Poucos temas revelam com tamanha nitidez a complexidade da incidência do Imposto de Renda quanto a noções como “disponibilidade jurídica” e “prazo de pagamento”. A Solução de Consulta COSIT nº 130, publicada em 31 de julho de 2025, enfrenta um caso paradigmático: a alienação de imóvel por pessoa física, com parte do pagamento quitada via nota promissória pro soluto e sujeição parcial do preço a percentual futuro de vendas do empreendimento.
A Receita Federal, mais uma vez, reafirma um ponto que não pode ser ignorado por quem lida com reestruturações patrimoniais e transações imobiliárias de maior complexidade: ainda que o pagamento se projete no tempo, a emissão de títulos pro soluto implica reconhecimento do valor total da operação no momento da alienação.
A consulente, pessoa física, celebrou uma escritura de compra e venda de imóvel industrial. O pagamento foi estruturado em três partes: valor em espécie a título de sinal, valor pago à vista no ato da escritura e o saldo remanescente representado por nota promissória pro soluto. Posteriormente, firmou-se uma escritura de novação e confissão de dívida, pela qual a obrigação foi convertida em participação sobre 17,03% da receita líquida de vendas das futuras unidades do empreendimento a ser edificado.
Apesar de haver um valor mínimo assegurado, o pagamento era essencialmente variável, vinculado a resultados comerciais incertos — tese comumente tratada na doutrina como “preço indeterminado” ou “condição suspensiva”. A consulente sustentava que a tributação deveria ocorrer apenas conforme os pagamentos fossem realizados, conforme art. 117, I, do CTN.
O ponto central da análise da RFB recai sobre a natureza da nota promissória pro soluto.
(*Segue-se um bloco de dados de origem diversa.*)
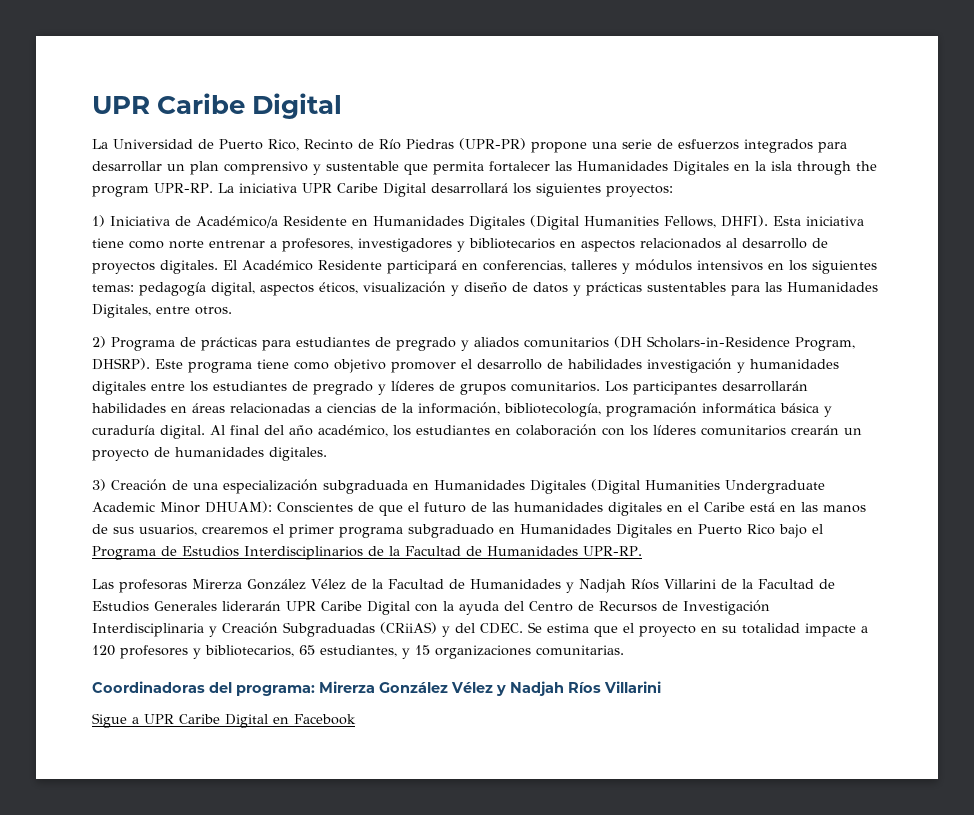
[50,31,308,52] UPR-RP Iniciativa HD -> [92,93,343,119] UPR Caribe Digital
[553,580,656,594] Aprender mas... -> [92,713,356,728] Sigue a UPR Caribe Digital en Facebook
Diferentemente do título pro solvendo, que mantém vínculo com a obrigação subjacente e depende de adimplemento para caracterizar o pagamento, o título pro soluto extingue a obrigação originária e gera a chamada disponibilidade jurídica plena.
Ao reconhecer a nota como instrumento autônomo e desvinculado do contrato, a Receita entendeu que a alienação deve ser considerada como operação à vista para fins fiscais. Assim, mesmo que os valores venham a ser quitados em data futura, o fato gerador do Imposto de Renda incide integralmente na data da operação.
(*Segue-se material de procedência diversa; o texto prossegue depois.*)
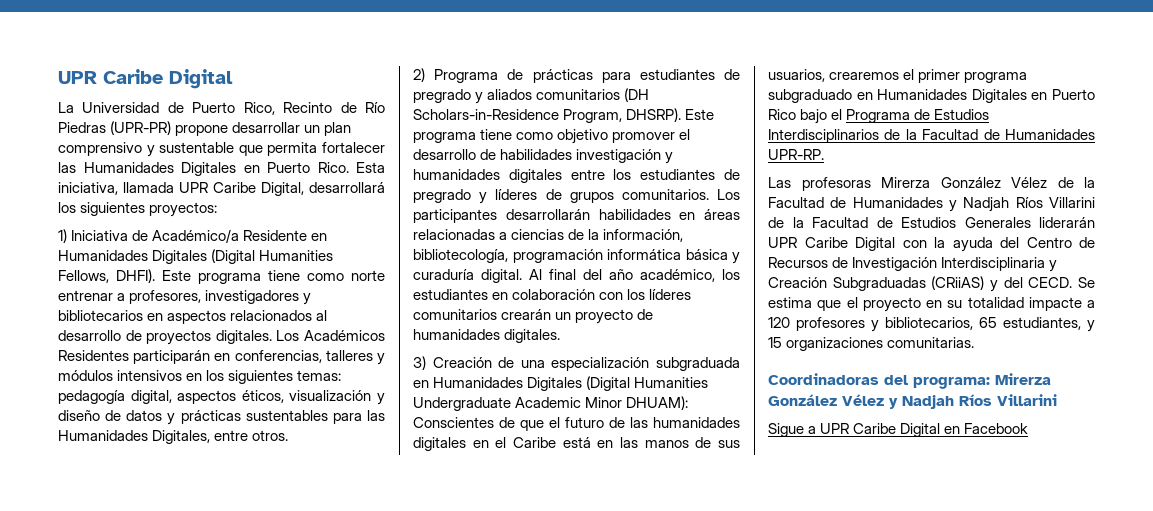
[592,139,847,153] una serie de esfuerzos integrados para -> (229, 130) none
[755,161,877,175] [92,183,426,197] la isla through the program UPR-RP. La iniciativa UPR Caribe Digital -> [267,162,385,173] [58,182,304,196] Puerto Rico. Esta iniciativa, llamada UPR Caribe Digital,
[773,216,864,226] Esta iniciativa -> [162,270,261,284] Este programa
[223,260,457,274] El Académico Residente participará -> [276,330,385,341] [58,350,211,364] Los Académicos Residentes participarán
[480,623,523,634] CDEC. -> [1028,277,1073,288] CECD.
A Solução de Consulta evidencia um risco frequentemente negligenciado em planejamentos mal conduzidos: a crença de que o simples escalonamento do pagamento autoriza o fracionamento da apuração do ganho de capital. Quando a operação for qualificada como à vista — em razão da emissão de título pro soluto — o contribuinte estará sujeito à tributação total no mês da alienação, ainda que o dinheiro efetivamente recebido seja incerto ou postergado.
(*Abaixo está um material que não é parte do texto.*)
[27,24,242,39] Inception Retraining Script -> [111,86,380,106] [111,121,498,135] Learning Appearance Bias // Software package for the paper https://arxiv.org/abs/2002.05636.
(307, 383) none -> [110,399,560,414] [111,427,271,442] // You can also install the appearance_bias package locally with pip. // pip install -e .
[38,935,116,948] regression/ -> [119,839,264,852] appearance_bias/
Pior: a cláusula de participação sobre receita futura, se associada a um título pro soluto já emitido e aceito como pagamento, pode ser desconsiderada como condição suspensiva, pois a Receita a trata como elemento acessório, e não impeditivo do fato gerador.
O caso analisado pela COSIT demonstra, mais uma vez, que o resultado fiscal de uma operação decorre não apenas da intenção das partes, mas da forma jurídica escolhida para documentá-la. Ao aceitar nota promissória pro soluto, o contribuinte antecipa a ocorrência do fato gerador, ainda que deseje, contratualmente, vincular o pagamento à performance futura do adquirente.
Isso exige um olhar mais sofisticado sobre a modelagem contratual: cláusulas de condição suspensiva, dação em pagamento, pagamentos com base em receita futura e pactos de valor mínimo precisam estar cuidadosamente alinhados com os efeitos fiscais pretendidos — e com a jurisprudência administrativa e judicial vigente.
A Solução de Consulta COSIT nº 130/2025 não inova, mas explicita uma fronteira fundamental do direito tributário contemporâneo: o formalismo negocial não é irrelevante. Ao contrário, ele define, muitas vezes, o momento e o montante do tributo devido.
Para operações complexas de alienação de bens, especialmente quando o pagamento envolve fórmulas híbridas e mecanismos contratuais sofisticados, a articulação entre forma jurídica e substância econômica deve ser meticulosamente planejada. Não se trata apenas de otimizar carga tributária — mas de evitar o risco de descompasso entre a realidade negocial e o enquadramento fiscal aplicado.
Como regra: se a nota for pro soluto, o imposto será pro imediato.